### What is required
Reproduce every line of the records below without the pictures. Offset by 66 each coordinate that gives the dot's position in the second view, and leave all other numbers as they are.

____ Entries shown

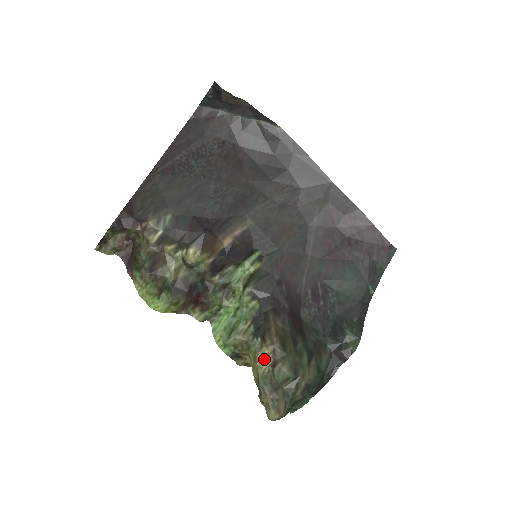
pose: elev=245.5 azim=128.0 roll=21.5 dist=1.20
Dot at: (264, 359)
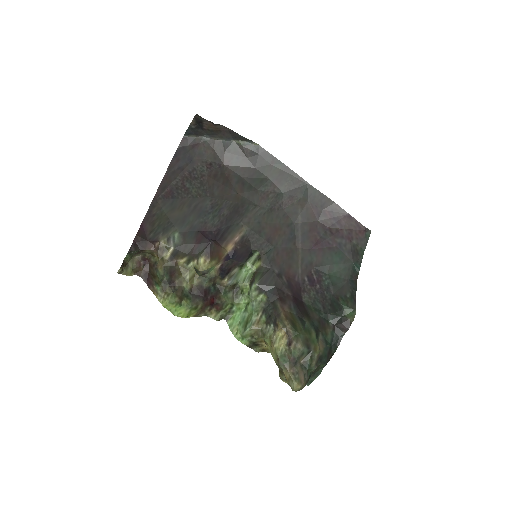
Dot at: (280, 341)
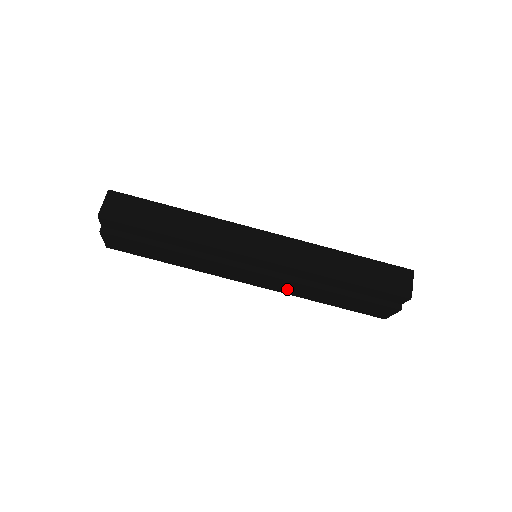
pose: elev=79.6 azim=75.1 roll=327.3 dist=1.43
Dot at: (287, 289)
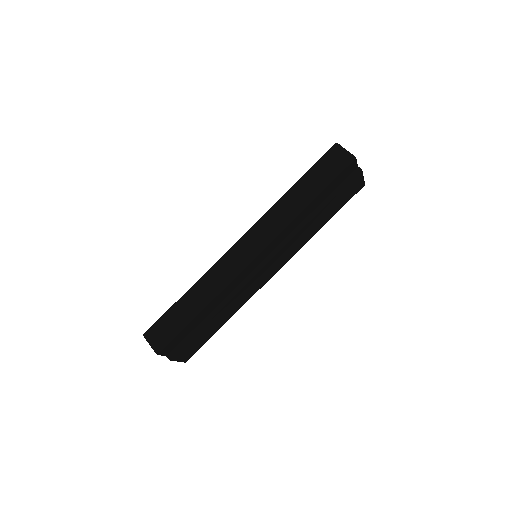
Dot at: (295, 247)
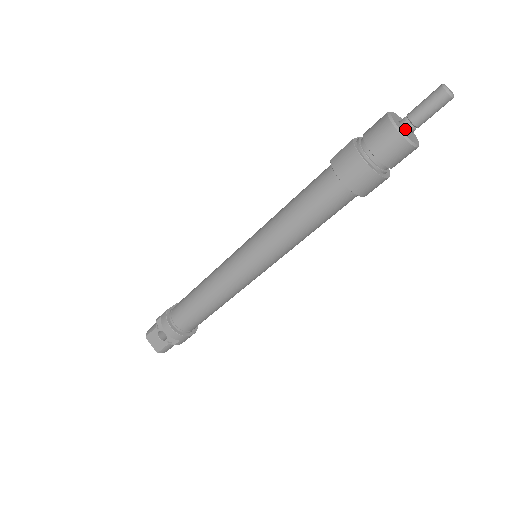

________

### Response to this exercise
pose: elev=245.5 azim=128.0 roll=21.5 dist=1.20
Dot at: (264, 359)
Dot at: (346, 407)
pose: elev=79.6 azim=75.1 roll=327.3 dist=1.43
Dot at: (287, 289)
Dot at: (361, 313)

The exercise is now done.